Through the transition house, Wright’s been able to have an affordable housing option, work at his job and continue his substance abuse program. As one of the longer tenured guys in the home, he helps run the house’s weekly meeting with Fowler, and helps the others in the house get to work and adjust to life outside the walls of a correctional facility.

Samuel Hurt, released from ECCC in late June, is another man that lives in the transitional home. Compared to living in a shelter, Hurt said the difference is drastic.

“The environment’s totally different, and it seems like everybody here is on the same page as far as wanting to change and righting your life, and places like that (shelters), everybody is on a different path, and kind of get caught up in that,” said Hurt, who is from Chickasha.

Similar to Wright, Hurt said if he’d returned to the same environment as he was pre-incarceration, he’d have probably ended up in a shelter, or worse.

Overextended Oklahomans: Everyday Oklahomans struggling financially (click here to see all stories of series)

“I’d be right back in the same environment that I was before. Even with me truly wanting to change, when you’re put back in an environment like that, and with no help and no things like that you tend to go back to doing, not necessarily what you was doing before, but things you’re having to do just to survive,” Hurt said.

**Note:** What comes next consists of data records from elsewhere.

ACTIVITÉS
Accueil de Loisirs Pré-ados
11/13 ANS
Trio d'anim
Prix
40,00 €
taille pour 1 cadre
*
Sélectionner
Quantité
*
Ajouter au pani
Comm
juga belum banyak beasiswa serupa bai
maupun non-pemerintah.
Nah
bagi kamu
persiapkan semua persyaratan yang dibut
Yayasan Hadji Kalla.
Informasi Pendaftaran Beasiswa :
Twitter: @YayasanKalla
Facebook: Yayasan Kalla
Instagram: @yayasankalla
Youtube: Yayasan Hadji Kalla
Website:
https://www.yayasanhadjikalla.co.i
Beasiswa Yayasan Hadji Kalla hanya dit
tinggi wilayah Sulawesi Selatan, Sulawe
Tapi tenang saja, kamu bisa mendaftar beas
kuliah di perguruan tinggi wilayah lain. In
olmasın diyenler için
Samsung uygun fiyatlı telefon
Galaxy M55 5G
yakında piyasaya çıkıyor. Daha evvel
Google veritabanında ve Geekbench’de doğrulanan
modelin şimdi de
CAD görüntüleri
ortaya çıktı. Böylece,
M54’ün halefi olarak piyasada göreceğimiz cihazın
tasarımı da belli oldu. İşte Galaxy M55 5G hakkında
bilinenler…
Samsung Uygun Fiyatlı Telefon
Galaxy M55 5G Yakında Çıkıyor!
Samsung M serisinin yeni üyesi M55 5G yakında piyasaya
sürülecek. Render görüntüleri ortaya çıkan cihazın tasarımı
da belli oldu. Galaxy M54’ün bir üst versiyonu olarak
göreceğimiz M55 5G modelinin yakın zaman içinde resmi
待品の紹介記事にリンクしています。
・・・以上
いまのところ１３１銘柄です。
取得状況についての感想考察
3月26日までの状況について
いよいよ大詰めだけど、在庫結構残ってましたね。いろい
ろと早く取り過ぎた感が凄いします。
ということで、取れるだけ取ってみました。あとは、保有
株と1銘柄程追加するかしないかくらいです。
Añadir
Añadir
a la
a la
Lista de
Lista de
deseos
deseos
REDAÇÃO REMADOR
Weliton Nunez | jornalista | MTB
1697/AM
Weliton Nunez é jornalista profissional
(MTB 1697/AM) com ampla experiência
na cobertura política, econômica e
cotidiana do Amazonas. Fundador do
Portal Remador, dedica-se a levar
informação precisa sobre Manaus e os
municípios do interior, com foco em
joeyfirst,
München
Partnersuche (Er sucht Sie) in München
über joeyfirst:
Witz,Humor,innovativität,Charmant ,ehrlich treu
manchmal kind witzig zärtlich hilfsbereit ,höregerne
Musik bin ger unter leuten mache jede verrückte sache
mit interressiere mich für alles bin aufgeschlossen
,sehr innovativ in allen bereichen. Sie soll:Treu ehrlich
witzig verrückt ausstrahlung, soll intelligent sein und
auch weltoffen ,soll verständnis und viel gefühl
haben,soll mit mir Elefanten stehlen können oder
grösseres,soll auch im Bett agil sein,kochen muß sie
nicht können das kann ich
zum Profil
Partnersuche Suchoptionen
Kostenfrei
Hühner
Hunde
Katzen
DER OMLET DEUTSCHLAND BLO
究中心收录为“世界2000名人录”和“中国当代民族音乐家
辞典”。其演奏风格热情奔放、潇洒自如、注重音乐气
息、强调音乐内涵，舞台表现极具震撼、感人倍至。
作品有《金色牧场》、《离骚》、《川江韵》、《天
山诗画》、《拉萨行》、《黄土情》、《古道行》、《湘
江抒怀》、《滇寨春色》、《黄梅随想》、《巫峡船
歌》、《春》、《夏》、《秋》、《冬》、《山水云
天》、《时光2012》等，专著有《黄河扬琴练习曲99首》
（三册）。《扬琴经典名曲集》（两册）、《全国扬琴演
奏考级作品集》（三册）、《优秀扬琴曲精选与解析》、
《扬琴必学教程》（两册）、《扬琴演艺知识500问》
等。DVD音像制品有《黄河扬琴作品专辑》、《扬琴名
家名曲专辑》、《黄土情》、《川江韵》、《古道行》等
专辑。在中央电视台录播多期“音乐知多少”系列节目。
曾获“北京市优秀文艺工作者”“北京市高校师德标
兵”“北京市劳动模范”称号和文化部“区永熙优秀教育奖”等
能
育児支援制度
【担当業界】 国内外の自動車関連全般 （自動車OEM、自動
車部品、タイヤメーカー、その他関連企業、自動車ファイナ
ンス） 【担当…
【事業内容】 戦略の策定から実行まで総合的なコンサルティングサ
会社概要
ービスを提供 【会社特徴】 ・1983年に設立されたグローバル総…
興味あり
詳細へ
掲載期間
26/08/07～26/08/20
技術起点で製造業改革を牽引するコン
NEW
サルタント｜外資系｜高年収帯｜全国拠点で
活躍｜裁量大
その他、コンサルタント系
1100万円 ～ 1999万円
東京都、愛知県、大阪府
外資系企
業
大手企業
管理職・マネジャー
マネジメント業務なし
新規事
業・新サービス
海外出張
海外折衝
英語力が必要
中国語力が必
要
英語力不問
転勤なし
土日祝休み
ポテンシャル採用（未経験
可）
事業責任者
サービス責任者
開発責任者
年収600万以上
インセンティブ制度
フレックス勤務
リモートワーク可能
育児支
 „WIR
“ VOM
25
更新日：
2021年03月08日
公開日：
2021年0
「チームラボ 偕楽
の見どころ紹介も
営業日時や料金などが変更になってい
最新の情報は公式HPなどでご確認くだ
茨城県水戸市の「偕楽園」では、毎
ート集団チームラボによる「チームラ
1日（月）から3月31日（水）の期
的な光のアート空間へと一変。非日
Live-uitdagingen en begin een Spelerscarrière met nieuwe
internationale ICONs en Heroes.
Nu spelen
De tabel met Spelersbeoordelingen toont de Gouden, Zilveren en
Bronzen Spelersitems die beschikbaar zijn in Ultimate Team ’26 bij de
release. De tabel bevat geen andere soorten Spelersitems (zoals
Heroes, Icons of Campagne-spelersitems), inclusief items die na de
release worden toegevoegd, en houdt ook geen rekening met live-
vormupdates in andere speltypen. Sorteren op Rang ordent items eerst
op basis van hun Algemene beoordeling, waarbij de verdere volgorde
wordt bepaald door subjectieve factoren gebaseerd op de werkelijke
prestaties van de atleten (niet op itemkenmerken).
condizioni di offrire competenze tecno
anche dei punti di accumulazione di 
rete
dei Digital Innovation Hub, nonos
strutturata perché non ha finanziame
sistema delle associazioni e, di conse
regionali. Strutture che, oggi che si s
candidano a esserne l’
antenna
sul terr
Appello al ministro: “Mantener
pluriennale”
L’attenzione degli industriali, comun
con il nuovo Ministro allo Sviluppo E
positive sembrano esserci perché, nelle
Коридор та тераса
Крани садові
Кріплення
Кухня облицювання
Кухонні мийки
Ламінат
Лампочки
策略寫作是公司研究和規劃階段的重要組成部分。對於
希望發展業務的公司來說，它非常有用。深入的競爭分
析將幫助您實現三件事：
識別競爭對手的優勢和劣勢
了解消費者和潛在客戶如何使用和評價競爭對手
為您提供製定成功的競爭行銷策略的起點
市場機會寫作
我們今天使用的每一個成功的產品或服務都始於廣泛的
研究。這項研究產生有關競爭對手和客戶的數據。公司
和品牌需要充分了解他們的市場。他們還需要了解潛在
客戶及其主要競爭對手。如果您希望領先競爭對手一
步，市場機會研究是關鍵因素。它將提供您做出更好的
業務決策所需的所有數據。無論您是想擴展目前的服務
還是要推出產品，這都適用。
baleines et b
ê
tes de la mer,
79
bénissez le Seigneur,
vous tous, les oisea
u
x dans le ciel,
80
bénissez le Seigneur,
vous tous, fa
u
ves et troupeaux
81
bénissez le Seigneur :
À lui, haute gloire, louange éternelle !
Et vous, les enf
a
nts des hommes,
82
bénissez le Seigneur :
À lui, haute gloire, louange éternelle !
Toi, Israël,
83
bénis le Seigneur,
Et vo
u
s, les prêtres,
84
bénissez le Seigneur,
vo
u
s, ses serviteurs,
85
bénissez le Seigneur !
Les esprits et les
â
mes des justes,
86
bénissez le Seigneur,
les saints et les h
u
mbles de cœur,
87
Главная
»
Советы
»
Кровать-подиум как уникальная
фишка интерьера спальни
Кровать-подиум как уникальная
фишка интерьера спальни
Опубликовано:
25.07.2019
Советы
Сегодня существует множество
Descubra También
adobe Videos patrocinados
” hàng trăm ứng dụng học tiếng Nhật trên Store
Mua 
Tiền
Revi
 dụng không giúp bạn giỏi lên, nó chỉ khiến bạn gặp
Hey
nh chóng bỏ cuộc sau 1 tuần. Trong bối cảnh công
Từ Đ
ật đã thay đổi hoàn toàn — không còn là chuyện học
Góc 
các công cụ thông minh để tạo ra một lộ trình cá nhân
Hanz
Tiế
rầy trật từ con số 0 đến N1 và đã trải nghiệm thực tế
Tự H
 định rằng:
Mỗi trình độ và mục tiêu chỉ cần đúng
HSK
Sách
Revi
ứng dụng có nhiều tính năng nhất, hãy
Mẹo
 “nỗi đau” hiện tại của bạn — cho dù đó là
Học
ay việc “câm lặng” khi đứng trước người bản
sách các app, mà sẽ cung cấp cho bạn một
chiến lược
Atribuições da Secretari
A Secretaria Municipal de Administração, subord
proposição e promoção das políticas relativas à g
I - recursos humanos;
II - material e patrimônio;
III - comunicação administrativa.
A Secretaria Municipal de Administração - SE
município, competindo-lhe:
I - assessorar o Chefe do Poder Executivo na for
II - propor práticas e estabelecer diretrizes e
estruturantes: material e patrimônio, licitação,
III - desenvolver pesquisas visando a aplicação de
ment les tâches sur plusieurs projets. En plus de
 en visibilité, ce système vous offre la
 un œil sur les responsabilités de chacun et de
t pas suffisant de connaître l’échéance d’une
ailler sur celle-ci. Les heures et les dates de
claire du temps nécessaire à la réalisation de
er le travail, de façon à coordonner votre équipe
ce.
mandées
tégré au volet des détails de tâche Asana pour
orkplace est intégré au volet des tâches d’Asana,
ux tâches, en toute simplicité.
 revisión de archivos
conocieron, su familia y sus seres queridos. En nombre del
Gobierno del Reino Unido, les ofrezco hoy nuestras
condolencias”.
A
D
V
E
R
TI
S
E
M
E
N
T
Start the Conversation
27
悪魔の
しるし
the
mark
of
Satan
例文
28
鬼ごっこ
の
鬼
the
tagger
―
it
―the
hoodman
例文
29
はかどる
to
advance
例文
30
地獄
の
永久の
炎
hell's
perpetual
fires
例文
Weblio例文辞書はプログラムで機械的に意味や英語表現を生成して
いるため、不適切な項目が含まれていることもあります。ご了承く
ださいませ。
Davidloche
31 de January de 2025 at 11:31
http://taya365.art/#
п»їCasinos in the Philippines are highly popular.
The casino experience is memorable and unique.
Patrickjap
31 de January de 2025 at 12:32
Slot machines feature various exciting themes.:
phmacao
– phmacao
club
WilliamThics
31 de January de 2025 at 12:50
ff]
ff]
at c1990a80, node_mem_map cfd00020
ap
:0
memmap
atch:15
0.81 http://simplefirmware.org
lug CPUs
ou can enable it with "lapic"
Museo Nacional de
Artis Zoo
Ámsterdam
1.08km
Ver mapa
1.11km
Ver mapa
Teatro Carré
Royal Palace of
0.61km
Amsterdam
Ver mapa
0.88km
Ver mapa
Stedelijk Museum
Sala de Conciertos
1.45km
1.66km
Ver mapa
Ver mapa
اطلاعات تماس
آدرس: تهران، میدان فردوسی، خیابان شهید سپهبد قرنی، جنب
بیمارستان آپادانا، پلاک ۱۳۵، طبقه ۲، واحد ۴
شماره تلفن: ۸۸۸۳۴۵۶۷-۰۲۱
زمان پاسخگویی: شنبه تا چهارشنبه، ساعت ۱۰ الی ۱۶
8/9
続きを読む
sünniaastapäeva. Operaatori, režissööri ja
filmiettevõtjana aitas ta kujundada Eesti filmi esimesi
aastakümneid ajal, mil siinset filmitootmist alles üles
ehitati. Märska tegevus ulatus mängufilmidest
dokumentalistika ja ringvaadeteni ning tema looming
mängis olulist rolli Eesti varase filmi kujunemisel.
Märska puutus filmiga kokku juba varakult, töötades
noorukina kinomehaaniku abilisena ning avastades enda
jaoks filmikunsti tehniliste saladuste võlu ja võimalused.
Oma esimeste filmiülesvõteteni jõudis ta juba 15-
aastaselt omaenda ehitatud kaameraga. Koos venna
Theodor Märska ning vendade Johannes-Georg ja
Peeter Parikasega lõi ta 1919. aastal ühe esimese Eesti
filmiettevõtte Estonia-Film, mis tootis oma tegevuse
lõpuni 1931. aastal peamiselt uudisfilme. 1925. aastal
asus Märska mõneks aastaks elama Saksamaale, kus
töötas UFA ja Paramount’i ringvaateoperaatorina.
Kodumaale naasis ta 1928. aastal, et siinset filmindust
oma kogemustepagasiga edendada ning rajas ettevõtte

Fowler said housing programs such as Hope Outreach transitional housing provide a positive impact on the community and a better option than just releasing prisoners into the community without any support.

“A person living in their neighborhood not going through a program like this and the likelihood of them committing another crime is high. Really, a place like this in your neighborhood is going to increase safety, betterment if community, reducing crime rate within that community. It directly affects the well-being of a community to have places like this,” Fowler said.

If it weren’t for the opportunities the transitional home provided, things would be looking quite different for Wright.

“I would have went back to family, but I would have been in the same town with the same friends, the same people, the same obstacles. It would have been a whole lot of the same stuff, and that’s not what we’re looking for,” Wright said, “We have to have something different. The same stuff just leads to the same stuff.”